## Task goal
Render every line of the rows below as a Markdown table with two columns, n for the line's number and Line for its text, and skip blank lines. Leave the pictures out of the table.

Stored data entries:

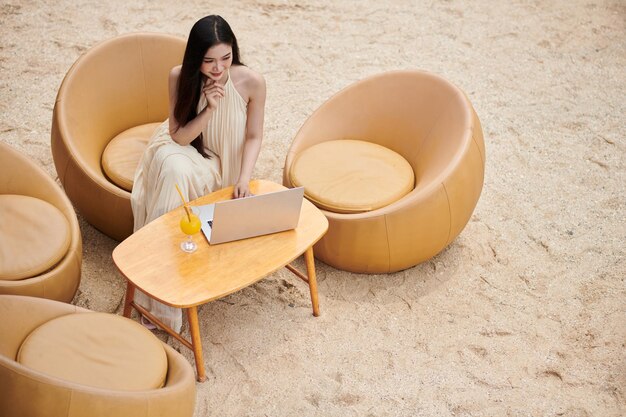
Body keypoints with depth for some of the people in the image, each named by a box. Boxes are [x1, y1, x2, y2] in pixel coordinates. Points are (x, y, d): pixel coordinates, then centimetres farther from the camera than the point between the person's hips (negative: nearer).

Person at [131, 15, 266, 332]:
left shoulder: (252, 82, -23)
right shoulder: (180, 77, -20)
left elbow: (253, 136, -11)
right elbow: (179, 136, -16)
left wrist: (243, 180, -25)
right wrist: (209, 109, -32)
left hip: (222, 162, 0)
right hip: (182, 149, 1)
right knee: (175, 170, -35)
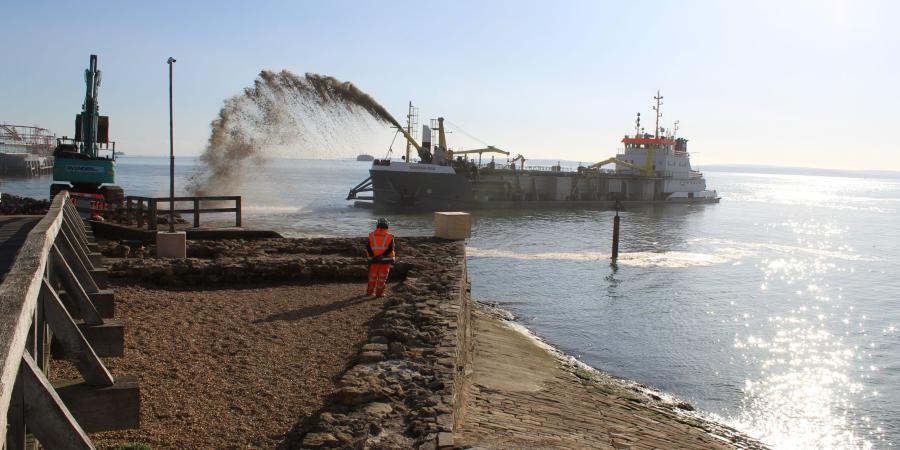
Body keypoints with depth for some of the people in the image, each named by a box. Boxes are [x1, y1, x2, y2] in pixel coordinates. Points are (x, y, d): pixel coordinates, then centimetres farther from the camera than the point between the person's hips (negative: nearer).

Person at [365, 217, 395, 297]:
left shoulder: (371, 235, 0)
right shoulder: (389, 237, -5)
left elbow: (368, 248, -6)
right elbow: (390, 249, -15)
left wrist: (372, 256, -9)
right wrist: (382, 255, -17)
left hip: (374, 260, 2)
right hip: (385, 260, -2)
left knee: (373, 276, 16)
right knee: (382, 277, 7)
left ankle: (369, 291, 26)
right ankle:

## Solved exercise
| n | Line |
|---|---|
| 1 | Body keypoints with depth for some of the people in the image, each named by a box. Boxes are [x1, y1, x2, y2] in pixel coordinates. Points are (x, y, d): pixel coordinates, then centimetres farther from the camera than the point between the person's hips (negative: nearer). |
| 2 | Person at [131, 15, 266, 332]: |
| 3 | left shoulder: (252, 82, -23) |
| 4 | right shoulder: (180, 77, -20) |
| 5 | left elbow: (253, 136, -11) |
| 6 | right elbow: (179, 136, -16) |
| 7 | left wrist: (243, 180, -25) |
| 8 | right wrist: (209, 109, -32) |
| 9 | left hip: (222, 162, 0) |
| 10 | right hip: (182, 149, 1) |
| 11 | right knee: (175, 170, -35) |
| 12 | Body keypoints with depth for some of the people in the image, each named by a box. Boxes are [x1, y1, x2, y2] in pixel coordinates. Points are (x, y, d): pixel coordinates, then centimetres farther from the camera than the point between the person's hips (negative: nearer). |
| 13 | Person at [365, 217, 395, 297]: |
| 14 | left shoulder: (371, 235, 0) |
| 15 | right shoulder: (389, 237, -5) |
| 16 | left elbow: (368, 248, -6) |
| 17 | right elbow: (390, 249, -15) |
| 18 | left wrist: (372, 256, -9) |
| 19 | right wrist: (382, 255, -17) |
| 20 | left hip: (374, 260, 2) |
| 21 | right hip: (385, 260, -2) |
| 22 | left knee: (373, 276, 16) |
| 23 | right knee: (382, 277, 7) |
| 24 | left ankle: (369, 291, 26) |
| 25 | right ankle: |